Work instruction: Reproduce all the lines below, swapping "Jacuzzi" for "Hidromasaje" and leaving everything else unchanged.

***** Listed records

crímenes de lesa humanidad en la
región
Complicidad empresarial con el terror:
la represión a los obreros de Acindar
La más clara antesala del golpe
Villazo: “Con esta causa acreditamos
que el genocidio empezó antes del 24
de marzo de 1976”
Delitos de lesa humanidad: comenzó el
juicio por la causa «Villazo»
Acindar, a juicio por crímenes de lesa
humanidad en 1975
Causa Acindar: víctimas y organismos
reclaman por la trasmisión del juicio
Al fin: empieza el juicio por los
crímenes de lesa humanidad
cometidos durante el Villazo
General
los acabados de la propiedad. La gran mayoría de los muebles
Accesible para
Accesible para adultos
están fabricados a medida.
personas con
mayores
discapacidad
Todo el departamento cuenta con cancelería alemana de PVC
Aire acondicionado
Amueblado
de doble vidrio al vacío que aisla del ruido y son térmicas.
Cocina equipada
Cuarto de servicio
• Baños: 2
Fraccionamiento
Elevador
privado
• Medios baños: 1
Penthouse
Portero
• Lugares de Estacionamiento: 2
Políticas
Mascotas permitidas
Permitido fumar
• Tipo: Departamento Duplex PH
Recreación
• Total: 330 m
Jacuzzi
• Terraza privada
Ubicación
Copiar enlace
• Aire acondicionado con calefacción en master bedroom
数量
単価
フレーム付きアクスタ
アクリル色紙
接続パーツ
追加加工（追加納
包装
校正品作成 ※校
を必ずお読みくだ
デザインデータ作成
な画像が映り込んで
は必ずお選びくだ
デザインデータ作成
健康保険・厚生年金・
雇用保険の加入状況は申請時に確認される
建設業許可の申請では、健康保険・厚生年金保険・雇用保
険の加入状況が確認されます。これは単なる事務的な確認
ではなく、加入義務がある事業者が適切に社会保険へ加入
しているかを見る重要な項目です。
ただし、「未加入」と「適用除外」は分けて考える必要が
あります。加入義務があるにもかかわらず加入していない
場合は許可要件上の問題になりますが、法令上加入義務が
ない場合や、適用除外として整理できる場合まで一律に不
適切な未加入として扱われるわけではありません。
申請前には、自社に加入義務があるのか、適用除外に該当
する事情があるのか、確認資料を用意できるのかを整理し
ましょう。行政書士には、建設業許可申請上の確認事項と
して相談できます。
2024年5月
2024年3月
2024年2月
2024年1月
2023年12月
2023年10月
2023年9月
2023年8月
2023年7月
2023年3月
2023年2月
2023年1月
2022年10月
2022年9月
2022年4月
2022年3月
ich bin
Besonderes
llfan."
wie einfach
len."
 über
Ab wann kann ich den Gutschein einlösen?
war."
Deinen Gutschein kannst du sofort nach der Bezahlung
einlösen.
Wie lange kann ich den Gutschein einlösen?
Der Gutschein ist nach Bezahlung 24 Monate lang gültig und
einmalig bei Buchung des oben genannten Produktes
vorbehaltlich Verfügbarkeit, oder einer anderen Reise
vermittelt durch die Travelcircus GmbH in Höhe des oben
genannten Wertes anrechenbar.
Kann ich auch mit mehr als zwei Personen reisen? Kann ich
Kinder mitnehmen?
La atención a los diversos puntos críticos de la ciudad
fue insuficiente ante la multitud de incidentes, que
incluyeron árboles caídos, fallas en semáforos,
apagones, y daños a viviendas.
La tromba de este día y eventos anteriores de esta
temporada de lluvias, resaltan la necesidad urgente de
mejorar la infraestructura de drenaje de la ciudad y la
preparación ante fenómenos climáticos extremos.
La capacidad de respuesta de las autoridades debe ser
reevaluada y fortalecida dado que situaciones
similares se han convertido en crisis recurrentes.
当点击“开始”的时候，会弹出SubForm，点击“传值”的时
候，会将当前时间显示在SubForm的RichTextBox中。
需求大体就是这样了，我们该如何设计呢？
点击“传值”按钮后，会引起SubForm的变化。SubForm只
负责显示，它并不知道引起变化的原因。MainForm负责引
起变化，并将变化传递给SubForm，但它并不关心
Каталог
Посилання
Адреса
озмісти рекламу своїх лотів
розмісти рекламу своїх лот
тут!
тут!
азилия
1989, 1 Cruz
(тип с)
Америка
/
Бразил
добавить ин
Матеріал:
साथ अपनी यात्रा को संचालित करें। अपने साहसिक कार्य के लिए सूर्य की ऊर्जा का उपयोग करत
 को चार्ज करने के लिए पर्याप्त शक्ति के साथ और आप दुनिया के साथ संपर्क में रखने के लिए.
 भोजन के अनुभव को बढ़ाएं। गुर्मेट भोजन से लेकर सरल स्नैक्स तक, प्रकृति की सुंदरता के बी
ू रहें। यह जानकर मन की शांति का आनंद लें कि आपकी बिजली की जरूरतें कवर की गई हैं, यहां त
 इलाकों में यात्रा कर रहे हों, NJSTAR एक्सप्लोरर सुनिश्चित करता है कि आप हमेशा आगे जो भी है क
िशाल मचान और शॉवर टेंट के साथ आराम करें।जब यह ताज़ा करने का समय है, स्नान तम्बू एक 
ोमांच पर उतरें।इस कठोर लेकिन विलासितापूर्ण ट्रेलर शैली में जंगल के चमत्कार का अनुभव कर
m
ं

**********

Exercise answer:
crímenes de lesa humanidad en la
región
Complicidad empresarial con el terror:
la represión a los obreros de Acindar
La más clara antesala del golpe
Villazo: “Con esta causa acreditamos
que el genocidio empezó antes del 24
de marzo de 1976”
Delitos de lesa humanidad: comenzó el
juicio por la causa «Villazo»
Acindar, a juicio por crímenes de lesa
humanidad en 1975
Causa Acindar: víctimas y organismos
reclaman por la trasmisión del juicio
Al fin: empieza el juicio por los
crímenes de lesa humanidad
cometidos durante el Villazo
General
los acabados de la propiedad. La gran mayoría de los muebles
Accesible para
Accesible para adultos
están fabricados a medida.
personas con
mayores
discapacidad
Todo el departamento cuenta con cancelería alemana de PVC
Aire acondicionado
Amueblado
de doble vidrio al vacío que aisla del ruido y son térmicas.
Cocina equipada
Cuarto de servicio
• Baños: 2
Fraccionamiento
Elevador
privado
• Medios baños: 1
Penthouse
Portero
• Lugares de Estacionamiento: 2
Políticas
Mascotas permitidas
Permitido fumar
• Tipo: Departamento Duplex PH
Recreación
• Total: 330 m
Hidromasaje
• Terraza privada
Ubicación
Copiar enlace
• Aire acondicionado con calefacción en master bedroom
数量
単価
フレーム付きアクスタ
アクリル色紙
接続パーツ
追加加工（追加納
包装
校正品作成 ※校
を必ずお読みくだ
デザインデータ作成
な画像が映り込んで
は必ずお選びくだ
デザインデータ作成
健康保険・厚生年金・
雇用保険の加入状況は申請時に確認される
建設業許可の申請では、健康保険・厚生年金保険・雇用保
険の加入状況が確認されます。これは単なる事務的な確認
ではなく、加入義務がある事業者が適切に社会保険へ加入
しているかを見る重要な項目です。
ただし、「未加入」と「適用除外」は分けて考える必要が
あります。加入義務があるにもかかわらず加入していない
場合は許可要件上の問題になりますが、法令上加入義務が
ない場合や、適用除外として整理できる場合まで一律に不
適切な未加入として扱われるわけではありません。
申請前には、自社に加入義務があるのか、適用除外に該当
する事情があるのか、確認資料を用意できるのかを整理し
ましょう。行政書士には、建設業許可申請上の確認事項と
して相談できます。
2024年5月
2024年3月
2024年2月
2024年1月
2023年12月
2023年10月
2023年9月
2023年8月
2023年7月
2023年3月
2023年2月
2023年1月
2022年10月
2022年9月
2022年4月
2022年3月
ich bin
Besonderes
llfan."
wie einfach
len."
 über
Ab wann kann ich den Gutschein einlösen?
war."
Deinen Gutschein kannst du sofort nach der Bezahlung
einlösen.
Wie lange kann ich den Gutschein einlösen?
Der Gutschein ist nach Bezahlung 24 Monate lang gültig und
einmalig bei Buchung des oben genannten Produktes
vorbehaltlich Verfügbarkeit, oder einer anderen Reise
vermittelt durch die Travelcircus GmbH in Höhe des oben
genannten Wertes anrechenbar.
Kann ich auch mit mehr als zwei Personen reisen? Kann ich
Kinder mitnehmen?
La atención a los diversos puntos críticos de la ciudad
fue insuficiente ante la multitud de incidentes, que
incluyeron árboles caídos, fallas en semáforos,
apagones, y daños a viviendas.
La tromba de este día y eventos anteriores de esta
temporada de lluvias, resaltan la necesidad urgente de
mejorar la infraestructura de drenaje de la ciudad y la
preparación ante fenómenos climáticos extremos.
La capacidad de respuesta de las autoridades debe ser
reevaluada y fortalecida dado que situaciones
similares se han convertido en crisis recurrentes.
当点击“开始”的时候，会弹出SubForm，点击“传值”的时
候，会将当前时间显示在SubForm的RichTextBox中。
需求大体就是这样了，我们该如何设计呢？
点击“传值”按钮后，会引起SubForm的变化。SubForm只
负责显示，它并不知道引起变化的原因。MainForm负责引
起变化，并将变化传递给SubForm，但它并不关心
Каталог
Посилання
Адреса
озмісти рекламу своїх лотів
розмісти рекламу своїх лот
тут!
тут!
азилия
1989, 1 Cruz
(тип с)
Америка
/
Бразил
добавить ин
Матеріал:
साथ अपनी यात्रा को संचालित करें। अपने साहसिक कार्य के लिए सूर्य की ऊर्जा का उपयोग करत
 को चार्ज करने के लिए पर्याप्त शक्ति के साथ और आप दुनिया के साथ संपर्क में रखने के लिए.
 भोजन के अनुभव को बढ़ाएं। गुर्मेट भोजन से लेकर सरल स्नैक्स तक, प्रकृति की सुंदरता के बी
ू रहें। यह जानकर मन की शांति का आनंद लें कि आपकी बिजली की जरूरतें कवर की गई हैं, यहां त
 इलाकों में यात्रा कर रहे हों, NJSTAR एक्सप्लोरर सुनिश्चित करता है कि आप हमेशा आगे जो भी है क
िशाल मचान और शॉवर टेंट के साथ आराम करें।जब यह ताज़ा करने का समय है, स्नान तम्बू एक 
ोमांच पर उतरें।इस कठोर लेकिन विलासितापूर्ण ट्रेलर शैली में जंगल के चमत्कार का अनुभव कर
m
ं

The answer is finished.